The author does not attempt to explain the Bosnian conflict nor does he particularly put events into context. This is a story of genocide rather than a history of the war. Central to the narrative is the work of Polish-American-Icelandic anthropologist Dr Ewa Kolowski and her obsessive quest to identify victims from their remains, usually clothing and bones.

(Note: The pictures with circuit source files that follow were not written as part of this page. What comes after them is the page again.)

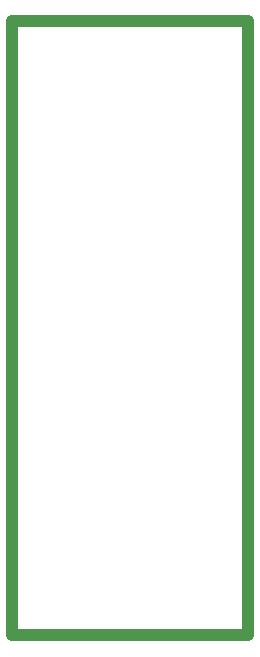
<source format=gko>
G04*
G04 #@! TF.GenerationSoftware,Altium Limited,Altium Designer,20.1.7 (139)*
G04*
G04 Layer_Color=16711935*
%FSLAX25Y25*%
%MOIN*%
G70*
G04*
G04 #@! TF.SameCoordinates,17503974-A5A2-4C32-8372-7ECB8DF3FFA4*
G04*
G04*
G04 #@! TF.FilePolarity,Positive*
G04*
G01*
G75*
%ADD26C,0.03937*%
D26*
X-35433Y-70866D02*
Y133858D01*
Y-70866D02*
X43307D01*
Y133858D01*
X-35433D02*
X43307D01*
M02*

</source>
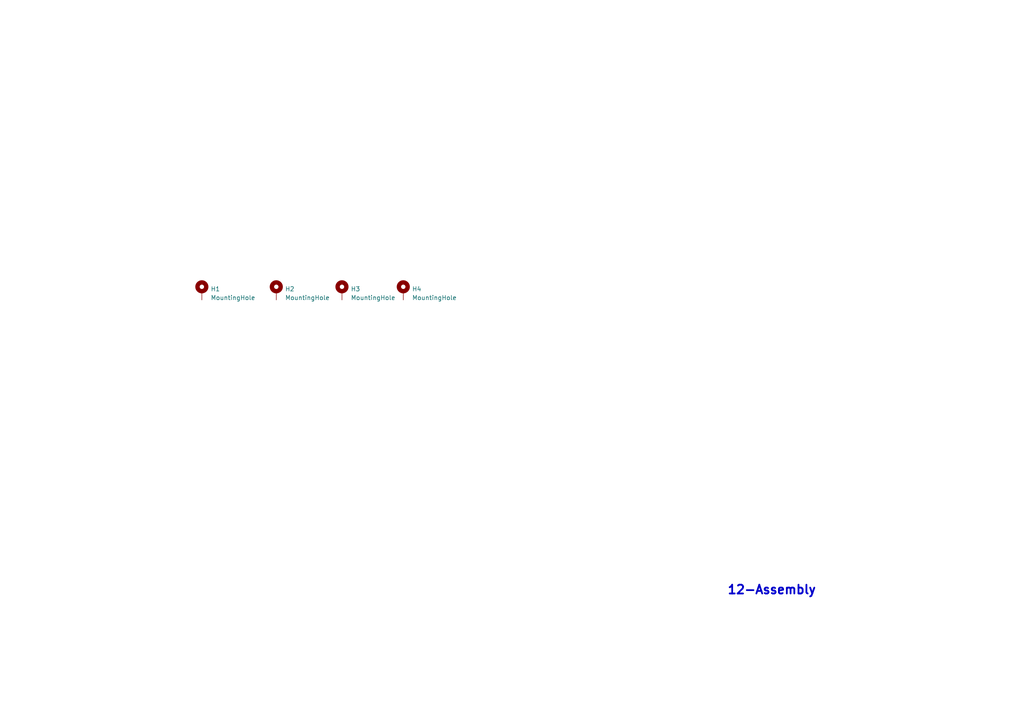
<source format=kicad_sch>
(kicad_sch (version 20230121) (generator eeschema)

  (uuid d3c35e9b-9bde-47f2-871a-72f435ac007e)

  (paper "A4")

  


  (text "12-Assembly" (at 210.82 172.72 0)
    (effects (font (size 2.54 2.54) (thickness 0.508) bold) (justify left bottom))
    (uuid 956fb506-c8d8-4707-99f2-6547e4beed56)
  )

  (symbol (lib_id "01-HPM-Peripheral:MountingHole_Pad") (at 99.187 84.455 0) (unit 1)
    (in_bom yes) (on_board yes) (dnp no) (fields_autoplaced)
    (uuid 094bac67-8593-4dae-a152-f0e7a67857a2)
    (property "Reference" "H3" (at 101.727 83.82 0)
      (effects (font (size 1.27 1.27)) (justify left))
    )
    (property "Value" "MountingHole" (at 101.727 86.36 0)
      (effects (font (size 1.27 1.27)) (justify left))
    )
    (property "Footprint" "01_HPM_Peripheral:MountingHole_3.2mm_M3_Pad" (at 100.457 88.265 0)
      (effects (font (size 1.27 1.27)) hide)
    )
    (property "Datasheet" "~" (at 99.187 84.455 0)
      (effects (font (size 1.27 1.27)) hide)
    )
    (pin "1" (uuid 79dbd367-ab87-47f5-ab2a-c2c27c66bb08))
    (instances
      (project "HPM62_63_144_ADC_EVK_RevB"
        (path "/1dc89c2d-757a-411a-b940-86240dccb980/bc71c1ca-378d-428f-938c-c46401305fc2"
          (reference "H3") (unit 1)
        )
      )
    )
  )

  (symbol (lib_id "01-HPM-Peripheral:MountingHole_Pad") (at 58.547 84.455 0) (unit 1)
    (in_bom yes) (on_board yes) (dnp no) (fields_autoplaced)
    (uuid 309f1311-890d-4fc3-a632-405d4d952c41)
    (property "Reference" "H1" (at 61.087 83.82 0)
      (effects (font (size 1.27 1.27)) (justify left))
    )
    (property "Value" "MountingHole" (at 61.087 86.36 0)
      (effects (font (size 1.27 1.27)) (justify left))
    )
    (property "Footprint" "01_HPM_Peripheral:MountingHole_3.2mm_M3_Pad" (at 59.817 88.265 0)
      (effects (font (size 1.27 1.27)) hide)
    )
    (property "Datasheet" "~" (at 58.547 84.455 0)
      (effects (font (size 1.27 1.27)) hide)
    )
    (pin "1" (uuid 817f315a-895b-4afb-be69-8a219d09f452))
    (instances
      (project "HPM62_63_144_ADC_EVK_RevB"
        (path "/1dc89c2d-757a-411a-b940-86240dccb980/bc71c1ca-378d-428f-938c-c46401305fc2"
          (reference "H1") (unit 1)
        )
      )
    )
  )

  (symbol (lib_id "01-HPM-Peripheral:MountingHole_Pad") (at 116.967 84.455 0) (unit 1)
    (in_bom yes) (on_board yes) (dnp no) (fields_autoplaced)
    (uuid 5397f2af-0723-41c4-8bbb-6c1aa92f3bbe)
    (property "Reference" "H4" (at 119.507 83.82 0)
      (effects (font (size 1.27 1.27)) (justify left))
    )
    (property "Value" "MountingHole" (at 119.507 86.36 0)
      (effects (font (size 1.27 1.27)) (justify left))
    )
    (property "Footprint" "01_HPM_Peripheral:MountingHole_3.2mm_M3_Pad" (at 118.237 88.265 0)
      (effects (font (size 1.27 1.27)) hide)
    )
    (property "Datasheet" "~" (at 116.967 84.455 0)
      (effects (font (size 1.27 1.27)) hide)
    )
    (pin "1" (uuid bd5f4c17-605a-4fc4-8f17-7e91121e02d7))
    (instances
      (project "HPM62_63_144_ADC_EVK_RevB"
        (path "/1dc89c2d-757a-411a-b940-86240dccb980/bc71c1ca-378d-428f-938c-c46401305fc2"
          (reference "H4") (unit 1)
        )
      )
    )
  )

  (symbol (lib_id "01-HPM-Peripheral:MountingHole_Pad") (at 80.137 84.455 0) (unit 1)
    (in_bom yes) (on_board yes) (dnp no) (fields_autoplaced)
    (uuid b5f50f0d-bdcf-4c42-85cb-2f6203cd728b)
    (property "Reference" "H2" (at 82.677 83.82 0)
      (effects (font (size 1.27 1.27)) (justify left))
    )
    (property "Value" "MountingHole" (at 82.677 86.36 0)
      (effects (font (size 1.27 1.27)) (justify left))
    )
    (property "Footprint" "01_HPM_Peripheral:MountingHole_3.2mm_M3_Pad" (at 81.407 88.265 0)
      (effects (font (size 1.27 1.27)) hide)
    )
    (property "Datasheet" "~" (at 80.137 84.455 0)
      (effects (font (size 1.27 1.27)) hide)
    )
    (pin "1" (uuid d8e5b6db-b732-4d66-9dbc-7c5fdd2a3243))
    (instances
      (project "HPM62_63_144_ADC_EVK_RevB"
        (path "/1dc89c2d-757a-411a-b940-86240dccb980/bc71c1ca-378d-428f-938c-c46401305fc2"
          (reference "H2") (unit 1)
        )
      )
    )
  )
)

</source>
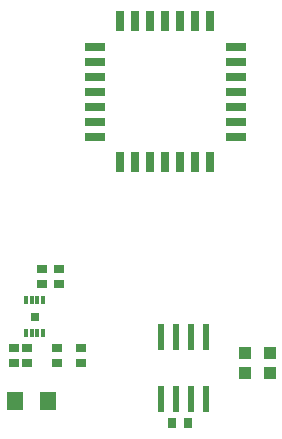
<source format=gbr>
G04 EAGLE Gerber RS-274X export*
G75*
%MOMM*%
%FSLAX34Y34*%
%LPD*%
%INSolderpaste Bottom*%
%IPPOS*%
%AMOC8*
5,1,8,0,0,1.08239X$1,22.5*%
G01*
%ADD10R,1.400000X1.600000*%
%ADD11R,0.700000X0.900000*%
%ADD12R,1.000000X1.100000*%
%ADD13R,1.778000X0.762000*%
%ADD14R,0.762000X1.778000*%
%ADD15R,0.609600X2.209800*%
%ADD16R,0.300000X0.800000*%
%ADD17R,0.660400X0.660400*%
%ADD18R,0.900000X0.700000*%


D10*
X43210Y57150D03*
X15210Y57150D03*
D11*
X161440Y38100D03*
X148440Y38100D03*
D12*
X209550Y97400D03*
X209550Y80400D03*
X231140Y97400D03*
X231140Y80400D03*
D13*
X82550Y318770D03*
X82550Y331470D03*
X82550Y344170D03*
X82550Y356870D03*
D14*
X104140Y378460D03*
X116840Y378460D03*
X129540Y378460D03*
X142240Y378460D03*
X154940Y378460D03*
X167640Y378460D03*
X180340Y378460D03*
D13*
X201930Y356870D03*
X201930Y344170D03*
X201930Y331470D03*
X201930Y318770D03*
X201930Y306070D03*
X201930Y293370D03*
X201930Y280670D03*
D14*
X180340Y259080D03*
X167640Y259080D03*
X154940Y259080D03*
X142240Y259080D03*
X129540Y259080D03*
X116840Y259080D03*
X104140Y259080D03*
D13*
X82550Y280670D03*
X82550Y293370D03*
X82550Y306070D03*
D15*
X138430Y111252D03*
X151130Y111252D03*
X163830Y111252D03*
X176530Y111252D03*
X176530Y58928D03*
X163830Y58928D03*
X151130Y58928D03*
X138430Y58928D03*
D16*
X39250Y114270D03*
X34250Y114270D03*
X24250Y114270D03*
X29250Y114270D03*
X39250Y142270D03*
X34250Y142270D03*
X24250Y142270D03*
X29250Y142270D03*
D17*
X31750Y128270D03*
D18*
X71120Y88750D03*
X71120Y101750D03*
X50800Y88750D03*
X50800Y101750D03*
X25400Y101750D03*
X25400Y88750D03*
X13970Y88750D03*
X13970Y101750D03*
X38100Y156060D03*
X38100Y169060D03*
X52070Y156060D03*
X52070Y169060D03*
M02*

</source>
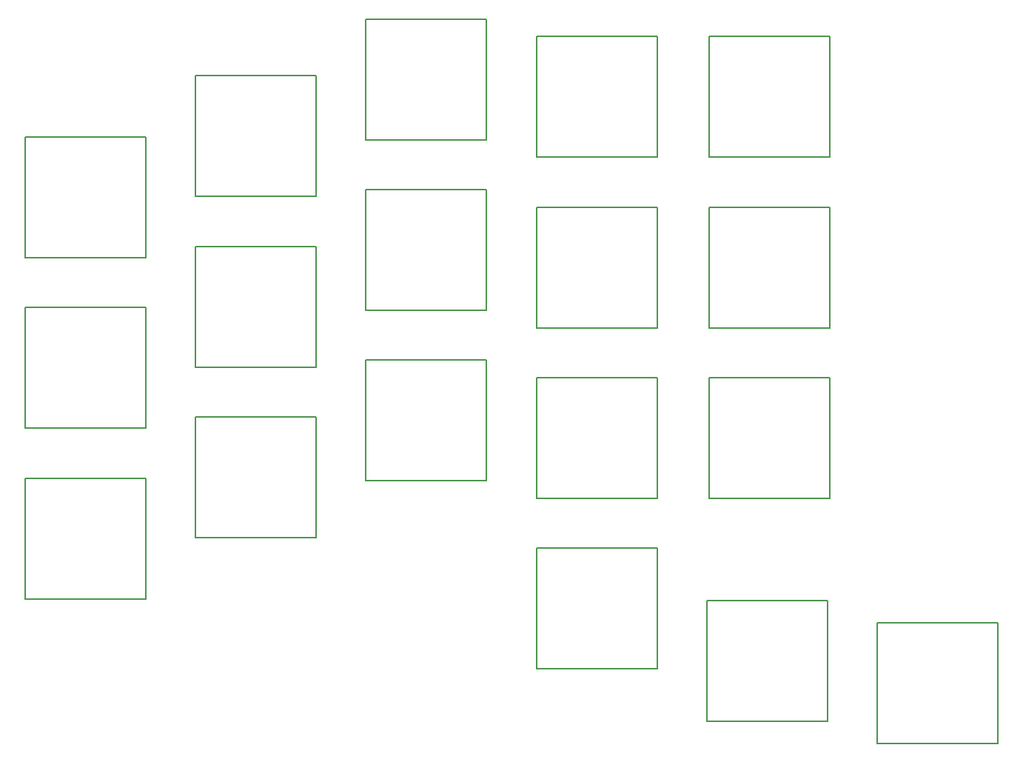
<source format=gbr>
%TF.GenerationSoftware,KiCad,Pcbnew,8.0.2*%
%TF.CreationDate,2025-01-19T21:46:12+07:00*%
%TF.ProjectId,sudi-keyboard,73756469-2d6b-4657-9962-6f6172642e6b,1*%
%TF.SameCoordinates,Original*%
%TF.FileFunction,Other,ECO2*%
%FSLAX46Y46*%
G04 Gerber Fmt 4.6, Leading zero omitted, Abs format (unit mm)*
G04 Created by KiCad (PCBNEW 8.0.2) date 2025-01-19 21:46:12*
%MOMM*%
%LPD*%
G01*
G04 APERTURE LIST*
%ADD10C,0.150000*%
G04 APERTURE END LIST*
D10*
%TO.C,K16*%
X174190000Y-129010000D02*
X174190000Y-115210000D01*
X174190000Y-129010000D02*
X187990000Y-129010000D01*
X187990000Y-115210000D02*
X174190000Y-115210000D01*
X187990000Y-115210000D02*
X187990000Y-129010000D01*
%TO.C,K9*%
X154690000Y-107510000D02*
X154690000Y-93710000D01*
X154690000Y-107510000D02*
X168490000Y-107510000D01*
X168490000Y-93710000D02*
X154690000Y-93710000D01*
X168490000Y-93710000D02*
X168490000Y-107510000D01*
%TO.C,K8*%
X154690000Y-88010000D02*
X154690000Y-74210000D01*
X154690000Y-88010000D02*
X168490000Y-88010000D01*
X168490000Y-74210000D02*
X154690000Y-74210000D01*
X168490000Y-74210000D02*
X168490000Y-88010000D01*
%TO.C,K18*%
X213190000Y-137510000D02*
X213190000Y-123710000D01*
X213190000Y-137510000D02*
X226990000Y-137510000D01*
X226990000Y-123710000D02*
X213190000Y-123710000D01*
X226990000Y-123710000D02*
X226990000Y-137510000D01*
%TO.C,K12*%
X174190000Y-109510000D02*
X174190000Y-95710000D01*
X174190000Y-109510000D02*
X187990000Y-109510000D01*
X187990000Y-95710000D02*
X174190000Y-95710000D01*
X187990000Y-95710000D02*
X187990000Y-109510000D01*
%TO.C,K14*%
X193940000Y-90010000D02*
X193940000Y-76210000D01*
X193940000Y-90010000D02*
X207740000Y-90010000D01*
X207740000Y-76210000D02*
X193940000Y-76210000D01*
X207740000Y-76210000D02*
X207740000Y-90010000D01*
%TO.C,K7*%
X154690000Y-68510000D02*
X154690000Y-54710000D01*
X154690000Y-68510000D02*
X168490000Y-68510000D01*
X168490000Y-54710000D02*
X154690000Y-54710000D01*
X168490000Y-54710000D02*
X168490000Y-68510000D01*
%TO.C,K6*%
X135190000Y-114010000D02*
X135190000Y-100210000D01*
X135190000Y-114010000D02*
X148990000Y-114010000D01*
X148990000Y-100210000D02*
X135190000Y-100210000D01*
X148990000Y-100210000D02*
X148990000Y-114010000D01*
%TO.C,K5*%
X135190000Y-94510000D02*
X135190000Y-80710000D01*
X135190000Y-94510000D02*
X148990000Y-94510000D01*
X148990000Y-80710000D02*
X135190000Y-80710000D01*
X148990000Y-80710000D02*
X148990000Y-94510000D01*
%TO.C,K2*%
X115690000Y-101510000D02*
X115690000Y-87710000D01*
X115690000Y-101510000D02*
X129490000Y-101510000D01*
X129490000Y-87710000D02*
X115690000Y-87710000D01*
X129490000Y-87710000D02*
X129490000Y-101510000D01*
%TO.C,K10*%
X174190000Y-70510000D02*
X174190000Y-56710000D01*
X174190000Y-70510000D02*
X187990000Y-70510000D01*
X187990000Y-56710000D02*
X174190000Y-56710000D01*
X187990000Y-56710000D02*
X187990000Y-70510000D01*
%TO.C,K13*%
X193940000Y-70510000D02*
X193940000Y-56710000D01*
X193940000Y-70510000D02*
X207740000Y-70510000D01*
X207740000Y-56710000D02*
X193940000Y-56710000D01*
X207740000Y-56710000D02*
X207740000Y-70510000D01*
%TO.C,K3*%
X115690000Y-121010000D02*
X115690000Y-107210000D01*
X115690000Y-121010000D02*
X129490000Y-121010000D01*
X129490000Y-107210000D02*
X115690000Y-107210000D01*
X129490000Y-107210000D02*
X129490000Y-121010000D01*
%TO.C,K15*%
X193940000Y-109510000D02*
X193940000Y-95710000D01*
X193940000Y-109510000D02*
X207740000Y-109510000D01*
X207740000Y-95710000D02*
X193940000Y-95710000D01*
X207740000Y-95710000D02*
X207740000Y-109510000D01*
%TO.C,K17*%
X193690000Y-135010000D02*
X193690000Y-121210000D01*
X193690000Y-135010000D02*
X207490000Y-135010000D01*
X207490000Y-121210000D02*
X193690000Y-121210000D01*
X207490000Y-121210000D02*
X207490000Y-135010000D01*
%TO.C,K4*%
X135190000Y-75010000D02*
X135190000Y-61210000D01*
X135190000Y-75010000D02*
X148990000Y-75010000D01*
X148990000Y-61210000D02*
X135190000Y-61210000D01*
X148990000Y-61210000D02*
X148990000Y-75010000D01*
%TO.C,K11*%
X174190000Y-90010000D02*
X174190000Y-76210000D01*
X174190000Y-90010000D02*
X187990000Y-90010000D01*
X187990000Y-76210000D02*
X174190000Y-76210000D01*
X187990000Y-76210000D02*
X187990000Y-90010000D01*
%TO.C,K1*%
X115690000Y-82010000D02*
X115690000Y-68210000D01*
X115690000Y-82010000D02*
X129490000Y-82010000D01*
X129490000Y-68210000D02*
X115690000Y-68210000D01*
X129490000Y-68210000D02*
X129490000Y-82010000D01*
%TD*%
M02*

</source>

Writing in spare, almost deadpan prose the author describes horror upon horror without explicit comment although in places his appalled outrage can clearly be felt. He doesn't go into great detail about what was done to the victims but his restraint makes the information he does share all the more hideous - the practice of shooting prisoners first through the pelvis "just in case" they tried to run from the real execution; old people too infirm to cross mountains to safety being left behind ("The abandoned old people did not need the food they had for long. Their throats were cut. Their bodies were torn apart by wolves that dragged their bones all over the district"); the awful story of Nebosja and Edna who had been boy- and girlfriend before the conflict and who became torturer and victim during it. Little is said about what he did to her but in two brief, icy sentences the outcome is described: "When he had finished Edna was barely alive. Today Nebosja B lives in Prijedor and works for the police." Later we learn that Edna was helped on to a bus and never seen again until her bones were identified.

The stories of people like Edna and Hasan, a popular, hardworking vet who killed himself with a grenade rather than fall into Serbian hands, will linger long in the memory. Like Eating a Stone is a masterpiece which shows with frightening clarity what happens when civilisation breaks down.